C’è una notizia importante, anzi ce ne sono tre, per i neoconvertiti a una politica seria (e di sinistra) sull’Iraq, cioè per Prodi e Fassino. I due leader hanno infine annunciato urbi et orbi che, una volta al governo, non abbandoneranno il popolo di Nassiriyah alle squadracce islamo-fasciste di Zarqawi e ai nostalgici del dittatore, al contrario di quanto fece Josè Luis Zapatero. La nuova linea autunno-inverno 2005 è questa: l’Unione concorderà con gli alleati americani e iracheni il piano di ritiro. Il centrosinistra di governo si è così liberato di quella retorica da centrosinistra di piazza che, con qualche eccezione tra i rutelliani, è stata il collante della coalizione oggi all’opposizione. Ottimo. Ma ecco, però, le tre notizie che inchioderanno l’Italia in Iraq per molto tempo, se solo le dichiarazioni di Prodi e Fassino hanno un senso.
La prima notizia: il Consiglio di sicurezza dell’Onu ha trovato l’accordo su una risoluzione che estende fino al 31 dicembre 2006 il mandato in Iraq della coalizione militare guidata dagli Stati Uniti. Questo vuol dire che il primo alleato da consultare, la tanto invocata Onu, chiede ai paesi presenti in Iraq di mantenere le truppe almeno un anno oltre la scadenza delle elezioni del mese prossimo. La risoluzione è stata presentata da Stati Uniti, Gran Bretagna, Romania e Danimarca, e può contare su un accordo con francesi e russi, in un primo momento favorevoli a un’estensione di soli sei mesi. E’ stata approvata all’unanimità.

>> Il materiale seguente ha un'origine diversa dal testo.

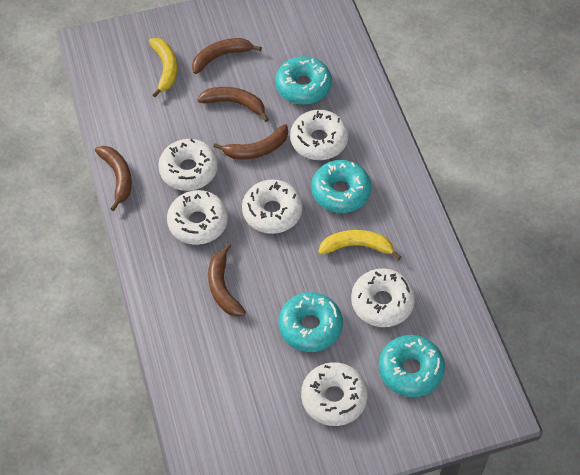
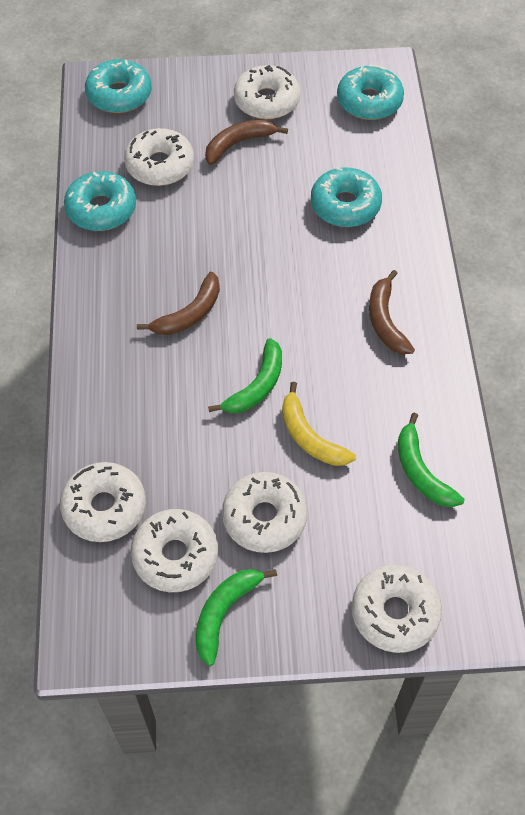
brown banana: [95,146,132,211] [192,38,262,74] [197,87,269,122] [208,243,246,317] [213,124,288,160] = 5 -> [137,271,220,335] [205,119,288,165] [369,270,415,354] = 3
green banana: none = 0 -> [196,569,277,666] [208,338,282,413] [398,413,465,507] = 3
yellow banana: [149,38,177,97] [318,230,401,260] = 2 -> [282,382,356,466] = 1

La seconda notizia: la richiesta ufficiale all’Onu di rimanere in Iraq è del 27 ottobre e proviene dal premier iracheno Ibrahim Jaafari. Una richiesta peraltro reiterata direttamente al centrosinistra italiano, ieri a Roma, dal presidente iracheno Jalal Talabani, compagno di partito di D’Alema e di Fassino nell’Internazionale socialista.
Infine, la terza notizia: gli americani hanno aumentato il numero delle truppe in Iraq: da 138 mila a 160 mila e hanno ufficialmente cambiato strategia. Il 19 ottobre, in un’audizione al Senato incredibilmente trascurata dalla stampa, Condoleezza Rice ha annunciato una svolta. A Baghdad l’obiettivo non è più quello di addestrare l’esercito iracheno e man mano cedergli la gestione della sicurezza in vista di un disimpegno. Comincia, piuttosto, la fase 4 dell’intervento americano, dopo la destituzione del regime (2003), il passaggio dei poteri (2004) e il sostegno al processo democratico (2005). Ora, per la prima volta, Washington ha delineato una precisa strategia contro la guerriglia e un piano dettagliato per il mantenimento della sicurezza nelle zone liberate da attuare nel 2006. Restate, dice l’Onu. Restate, chiede il nuovo Iraq democratico. Restiamo, annunciano gli americani. Se le parole hanno un senso, questo vuol dire che anche l’Italia di Prodi e Fassino, ascoltati gli alleati, resterà in Iraq.